• WHAT YOU HAVE TO DO
Pick out and copy every line of the records containing the word "that", treating uppercase and lowercase as different.

··· GIVEN DATA ···

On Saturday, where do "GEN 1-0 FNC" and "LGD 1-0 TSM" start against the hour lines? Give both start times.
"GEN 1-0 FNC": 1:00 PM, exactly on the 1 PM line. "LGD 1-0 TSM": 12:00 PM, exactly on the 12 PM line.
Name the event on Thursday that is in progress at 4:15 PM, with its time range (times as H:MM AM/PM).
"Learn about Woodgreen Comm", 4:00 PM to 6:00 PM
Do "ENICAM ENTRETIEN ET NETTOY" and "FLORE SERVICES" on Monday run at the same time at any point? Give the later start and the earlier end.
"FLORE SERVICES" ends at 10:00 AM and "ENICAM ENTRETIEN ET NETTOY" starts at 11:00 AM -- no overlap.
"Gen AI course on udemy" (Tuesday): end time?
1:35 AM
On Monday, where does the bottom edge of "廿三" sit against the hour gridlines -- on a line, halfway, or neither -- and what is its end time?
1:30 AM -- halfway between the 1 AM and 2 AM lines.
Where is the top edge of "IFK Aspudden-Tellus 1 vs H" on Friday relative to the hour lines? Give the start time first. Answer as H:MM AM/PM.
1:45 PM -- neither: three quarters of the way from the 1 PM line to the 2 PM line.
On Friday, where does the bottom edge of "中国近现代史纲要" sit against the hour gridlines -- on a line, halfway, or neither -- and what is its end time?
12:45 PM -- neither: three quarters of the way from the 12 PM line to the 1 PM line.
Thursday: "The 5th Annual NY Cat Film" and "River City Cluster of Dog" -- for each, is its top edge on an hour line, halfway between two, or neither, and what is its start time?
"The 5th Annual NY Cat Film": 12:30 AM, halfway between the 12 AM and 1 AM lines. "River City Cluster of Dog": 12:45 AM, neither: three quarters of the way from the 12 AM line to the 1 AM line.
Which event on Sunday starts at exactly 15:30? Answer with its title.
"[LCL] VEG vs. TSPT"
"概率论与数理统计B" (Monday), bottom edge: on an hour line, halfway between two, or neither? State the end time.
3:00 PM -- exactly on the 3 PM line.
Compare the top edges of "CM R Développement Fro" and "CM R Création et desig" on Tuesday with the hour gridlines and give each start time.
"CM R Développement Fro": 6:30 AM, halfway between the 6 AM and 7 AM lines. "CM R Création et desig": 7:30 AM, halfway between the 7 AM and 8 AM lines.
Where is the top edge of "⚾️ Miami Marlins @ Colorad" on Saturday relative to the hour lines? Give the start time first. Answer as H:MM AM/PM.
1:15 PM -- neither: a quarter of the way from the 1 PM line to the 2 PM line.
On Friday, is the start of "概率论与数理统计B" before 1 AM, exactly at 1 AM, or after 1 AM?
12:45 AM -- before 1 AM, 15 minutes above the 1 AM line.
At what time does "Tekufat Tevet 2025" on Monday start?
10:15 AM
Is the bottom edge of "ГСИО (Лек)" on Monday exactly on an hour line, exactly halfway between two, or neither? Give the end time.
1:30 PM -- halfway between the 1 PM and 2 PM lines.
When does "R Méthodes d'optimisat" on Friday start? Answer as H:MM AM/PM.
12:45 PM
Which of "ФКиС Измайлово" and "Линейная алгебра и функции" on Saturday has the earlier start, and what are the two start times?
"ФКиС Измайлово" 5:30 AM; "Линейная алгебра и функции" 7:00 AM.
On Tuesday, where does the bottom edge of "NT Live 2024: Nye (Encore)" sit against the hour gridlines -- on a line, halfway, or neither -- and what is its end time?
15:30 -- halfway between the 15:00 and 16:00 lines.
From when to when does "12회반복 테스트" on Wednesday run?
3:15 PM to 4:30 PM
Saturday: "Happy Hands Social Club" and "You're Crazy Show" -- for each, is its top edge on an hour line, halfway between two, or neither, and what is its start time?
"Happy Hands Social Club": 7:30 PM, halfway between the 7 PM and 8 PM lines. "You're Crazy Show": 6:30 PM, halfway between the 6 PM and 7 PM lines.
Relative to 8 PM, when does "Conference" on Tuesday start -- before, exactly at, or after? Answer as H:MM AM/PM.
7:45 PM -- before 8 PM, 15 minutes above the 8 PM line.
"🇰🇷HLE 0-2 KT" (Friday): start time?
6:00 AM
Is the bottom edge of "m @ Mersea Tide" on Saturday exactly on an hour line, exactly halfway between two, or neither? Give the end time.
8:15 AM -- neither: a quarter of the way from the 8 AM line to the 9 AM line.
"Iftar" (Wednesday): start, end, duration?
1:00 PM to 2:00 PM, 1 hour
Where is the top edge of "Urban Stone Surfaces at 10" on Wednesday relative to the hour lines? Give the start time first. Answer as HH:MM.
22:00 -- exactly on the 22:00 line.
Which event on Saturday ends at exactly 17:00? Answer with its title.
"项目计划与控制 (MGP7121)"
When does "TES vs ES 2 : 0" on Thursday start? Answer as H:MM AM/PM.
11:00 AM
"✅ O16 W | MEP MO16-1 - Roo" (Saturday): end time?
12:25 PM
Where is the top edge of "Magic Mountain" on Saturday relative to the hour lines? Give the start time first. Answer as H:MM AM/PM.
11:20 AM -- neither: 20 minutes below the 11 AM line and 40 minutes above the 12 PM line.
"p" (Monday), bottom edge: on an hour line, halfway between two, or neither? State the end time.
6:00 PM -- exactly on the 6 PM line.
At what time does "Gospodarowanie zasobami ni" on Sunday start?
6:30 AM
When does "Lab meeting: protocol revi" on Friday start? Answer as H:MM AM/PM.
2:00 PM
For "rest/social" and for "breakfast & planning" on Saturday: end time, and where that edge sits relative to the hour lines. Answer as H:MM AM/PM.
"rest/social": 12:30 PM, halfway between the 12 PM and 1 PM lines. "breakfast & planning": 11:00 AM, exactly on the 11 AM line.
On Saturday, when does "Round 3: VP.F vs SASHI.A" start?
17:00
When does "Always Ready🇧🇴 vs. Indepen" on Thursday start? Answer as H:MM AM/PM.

···

• EXERCISE RESULT
Name the event on Thursday that is in progress at 4:15 PM, with its time range (times as H:MM AM/PM).
For "rest/social" and for "breakfast & planning" on Saturday: end time, and where that edge sits relative to the hour lines. Answer as H:MM AM/PM.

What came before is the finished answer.